Performer Contracts – Know What You Want and When (Khandie’s Kholumn)
How many of us book those last minute gigs and the idea of sending a contract beforehand just seems too much hassle? Or how many of us actually chase for the signed copy (that can be electronically signed too)? Or how many of us actually use them?
A contract is an agreement between yourself and your employer, be it for one performance or even fifty. A contract is worth its weight in gold, glitter and chocolate.
I strongly believe no one should be working without some contractual cover. An email can form a contract but sometimes it is best to collate all the information in one place and on one document to ensure all parties involved know what the deal is.
A contract is a legal document. That is right brothers and sisters of the glitter realm: IT’S LEGAL. It’s binding like chewing gum in your barnet. Breaking contract can be costly and a pain the ass whether you or your client do the damage. A broken clause in a contract can prevent you from being paid, or worse yet, incur a fine. I mean it. Some contracts even have clauses for the fines to be implemented if all other clauses are not adhered to.
My favourite clause in my own contract is my cancellation clause. If a client cancels me within a certain time period, they don’t pay me anything. However, the closer to the event, the more they have to pay in a percentage of my final fee. I had to put this in after so many shows started to be cancelled without notice. Also not to mention a few promoters who hire performers and then decide not to use them on arrival. Yeah, that old chestnut: ‘Sorry, I overbooked.’
A contract can also lay out what you expect. Do you want a secure room to get changed in? No? Okay, toilets for you then. Do you want to be paid within fourteen days of the show? No? Okay, when hell freezes over then. How about that fee? Here, have half of the amount. Plus, I am going to sell images I take of you, and you don’t want a cut of that, obviously.
Performer contracts lay out what you want, expect and need from the client and vice versa. Performer contracts can be negotiated, but once signed, they are to be adhered to or face consequences. Yes, it can be a ball ache to send them out, chase them and rewrite them, but believe me when I say they are well worth it. I take a copy of the signed contract with me to all gigs, for the times when I have been told ‘I’ll do a bank transfer on Tuesday’ when payment on the night was agreed, or the sudden lack of travel money included.

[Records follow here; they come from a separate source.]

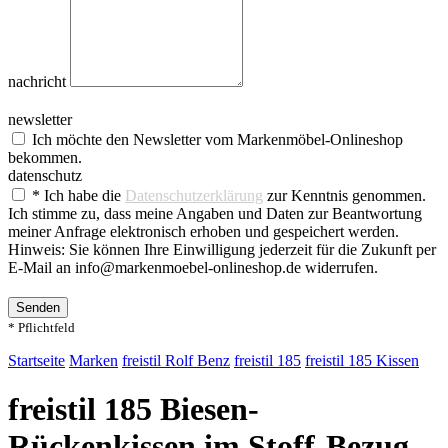
nachricht
newsletter
Ich möchte den Newsletter vom Markenmöbel-Onlineshop
bekommen.
datenschutz
* Ich habe die
Datenschutzerklärung
zur Kenntnis genommen.
Ich stimme zu, dass meine Angaben und Daten zur Beantwortung
meiner Anfrage elektronisch erhoben und gespeichert werden.
Hinweis: Sie können Ihre Einwilligung jederzeit für die Zukunft per
E-Mail an info@markenmoebel-onlineshop.de widerrufen.
Senden
* Pflichtfeld
Startseite
Marken
freistil Rolf Benz
freistil 185
freistil 185 Kissen
freistil 185 Biesen-
Rückenkissen im Stoff-Bezug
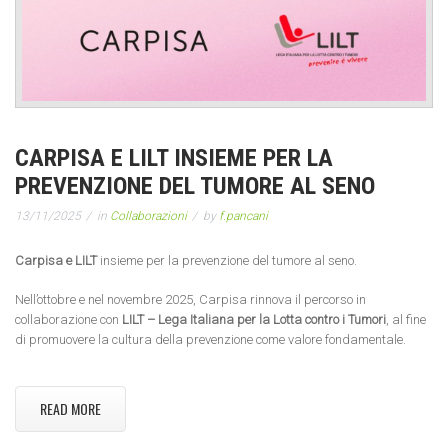
CARPISA E LILT INSIEME PER LA
PREVENZIONE DEL TUMORE AL SENO
13/11/2025
in
Collaborazioni
by
f.pancani
Carpisa e LILT
insieme per la prevenzione del tumore al seno.
Nell’ottobre e nel novembre 2025, Carpisa rinnova il percorso in
collaborazione con
LILT – Lega Italiana per la Lotta contro i Tumori
, al fine
di promuovere la cultura della prevenzione come valore fondamentale.
READ MORE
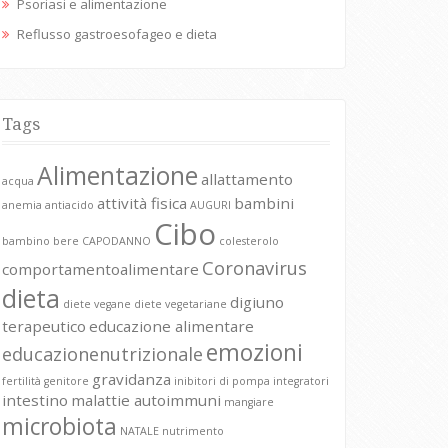
Psoriasi e alimentazione
Reflusso gastroesofageo e dieta
Tags
Alimentazione
allattamento
acqua
attività fisica
bambini
anemia
antiacido
AUGURI
Cibo
bambino
bere
CAPODANNO
colesterolo
Coronavirus
comportamentoalimentare
dieta
digiuno
diete vegane
diete vegetariane
terapeutico
educazione alimentare
emozioni
educazionenutrizionale
gravidanza
fertilità
genitore
inibitori di pompa
integratori
intestino
malattie autoimmuni
mangiare
microbiota
NATALE
nutrimento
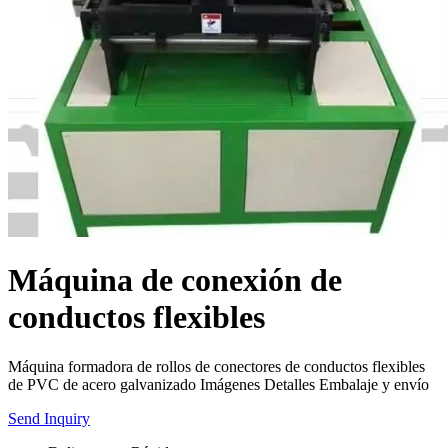
Máquina de conexión de
conductos flexibles
Máquina formadora de rollos de conectores de conductos flexibles
de PVC de acero galvanizado Imágenes Detalles Embalaje y envío
Send Inquiry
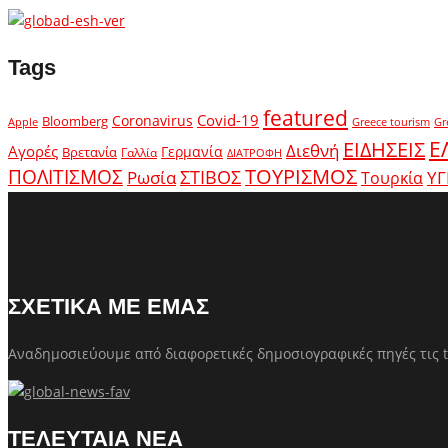
Tags
featured
Covid-19
Coronavirus
Bloomberg
Apple
Greece tourism
Gr
Ε
ΕΙΔΗΣΕΙΣ
Διεθνή
Αγορές
Γερμανία
Βρετανία
Γαλλία
ΔΙΑΤΡΟΦΗ
ΤΟΥΡΙΣΜΟΣ
ΠΟΛΙΤΙΣΜΟΣ
Ρωσία
ΣΤΙΒΟΣ
ΥΓ
Τουρκία
ΣΧΕΤΙΚΑ ΜΕ ΕΜΑΣ
Αναδημοσιεύουμε από διαφορετικές δημοσιογραφικές πηγές τις t
ΤΕΛΕΥΤΑΙΑ ΝΕΑ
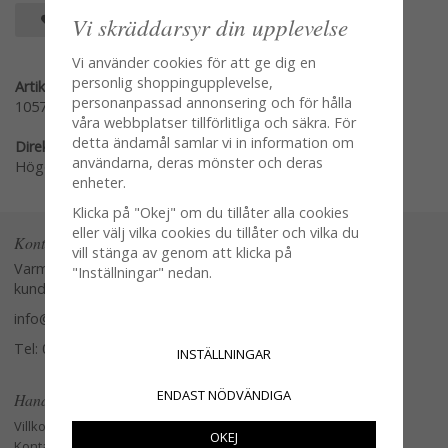
SPARA SOM FAVORIT
Vi skräddarsyr din upplevelse
Vi använder cookies för att ge dig en
personlig shoppingupplevelse,
Artikelnummer:
personanpassad annonsering och för hålla
10576
våra webbplatser tillförlitliga och säkra. För
detta ändamål samlar vi in information om
Direktlänk:
användarna, deras mönster och deras
Högerklicka och kopiera adressen
enheter.
Klicka på "Okej" om du tillåter alla cookies
eller välj vilka cookies du tillåter och vilka du
Kontakta oss
vill stänga av genom att klicka på
Varmt välkommen att kontakta vår
"Inställningar" nedan.
kundtjänst.
info@glasverandan.se
Tel: 079-3495968
INSTÄLLNINGAR
ENDAST NÖDVÄNDIGA
Handla
Villkor
OKEJ
Kontakta oss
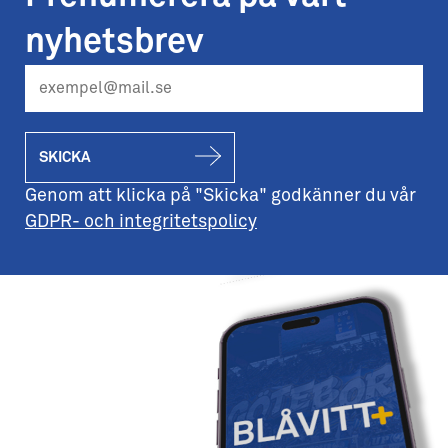
nyhetsbrev
SKICKA
Genom att klicka på "Skicka" godkänner du vår
GDPR- och integritetspolicy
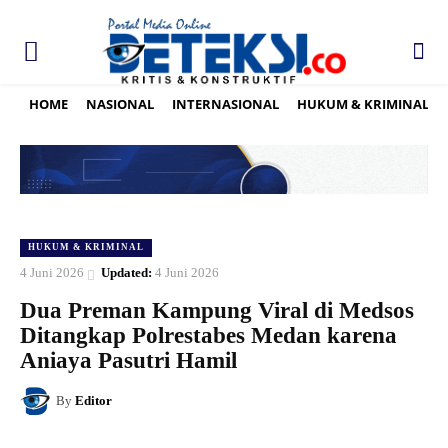
HOME
NASIONAL
INTERNASIONAL
HUKUM & KRIMINAL
HUKUM & KRIMINAL
4 Juni 2026
Updated:
4 Juni 2026
Dua Preman Kampung Viral di Medsos
Ditangkap Polrestabes Medan karena
Aniaya Pasutri Hamil
By
Editor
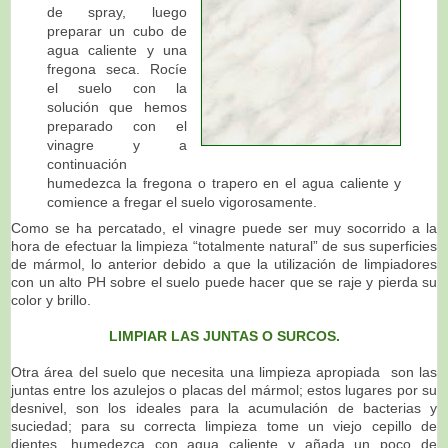
de spray, luego
preparar un cubo de
agua caliente y una
fregona seca. Rocíe
el suelo con la
solución que hemos
preparado con el
vinagre y a
continuación
humedezca la fregona o trapero en el agua caliente y
comience a fregar el suelo vigorosamente.
Como se ha percatado, el vinagre puede ser muy socorrido a la
hora de efectuar la limpieza “totalmente natural” de sus superficies
de mármol, lo anterior debido a que la utilización de limpiadores
con un alto PH sobre el suelo puede hacer que se raje y pierda su
color y brillo.
LIMPIAR LAS JUNTAS O SURCOS.
Otra área del suelo que necesita una limpieza apropiada son las
juntas entre los azulejos o placas del mármol; estos lugares por su
desnivel, son los ideales para la acumulación de bacterias y
suciedad; para su correcta limpieza tome un viejo cepillo de
dientes, humedezca con agua caliente y añada un poco de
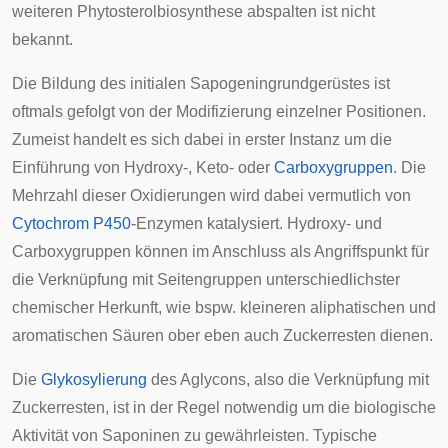
weiteren Phytosterolbiosynthese abspalten ist nicht
bekannt.
Die Bildung des initialen Sapogeningrundgerüstes ist
oftmals gefolgt von der Modifizierung einzelner Positionen.
Zumeist handelt es sich dabei in erster Instanz um die
Einführung von
Hydroxy
-,
Keto
- oder
Carboxygruppen
. Die
Mehrzahl dieser Oxidierungen wird dabei vermutlich von
Cytochrom P450
-Enzymen katalysiert. Hydroxy- und
Carboxygruppen können im Anschluss als Angriffspunkt für
die Verknüpfung mit Seitengruppen unterschiedlichster
chemischer Herkunft, wie bspw. kleineren aliphatischen und
aromatischen Säuren ober eben auch Zuckerresten dienen.
Die
Glykosylierung
des Aglycons, also die Verknüpfung mit
Zuckerresten, ist in der Regel notwendig um die biologische
Aktivität von Saponinen zu gewährleisten. Typische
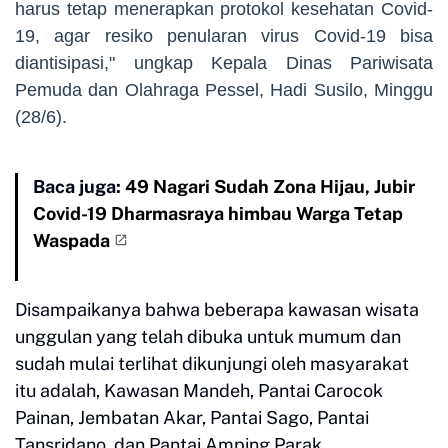
harus tetap menerapkan protokol kesehatan Covid-
19, agar resiko penularan virus Covid-19 bisa
diantisipasi," ungkap Kepala Dinas Pariwisata
Pemuda dan Olahraga Pessel, Hadi Susilo, Minggu
(28/6).
Baca juga:
49 Nagari Sudah Zona Hijau, Jubir
Covid-19 Dharmasraya himbau Warga Tetap
Waspada
Disampaikanya bahwa beberapa kawasan wisata
unggulan yang telah dibuka untuk mumum dan
sudah mulai terlihat dikunjungi oleh masyarakat
itu adalah, Kawasan Mandeh, Pantai Carocok
Painan, Jembatan Akar, Pantai Sago, Pantai
Tansridano, dan Pantai Amping Parak.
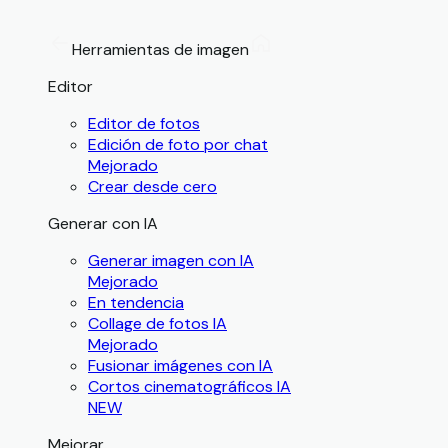
Herramientas de imagen
Editor
Editor de fotos
Edición de foto por chat
Mejorado
Crear desde cero
Generar con IA
Generar imagen con IA
Mejorado
En tendencia
Collage de fotos IA
Mejorado
Fusionar imágenes con IA
Cortos cinematográficos IA
NEW
Mejorar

Equity offer contracts for use via their membership benefits. They are DAMN good. This alone makes membership worth it. Not to mention drafting your own can be hard and can work out very expensive if you choose to outsource.
A basic contract needs to state who you are (legal name), who the client is and what is expected of you as well as where. It should also state what you expect from the client. The contract needs to be signed and dated. An electronic signature is as legally binding so that is worth noting.
If you want to be professional, you need a contract. A contract that is adaptable but also enforceable. Don’t mess about with your work or that of others. The contract covers both parties so be sure you know what the terms and conditions are. We all gotta play in the limelight together.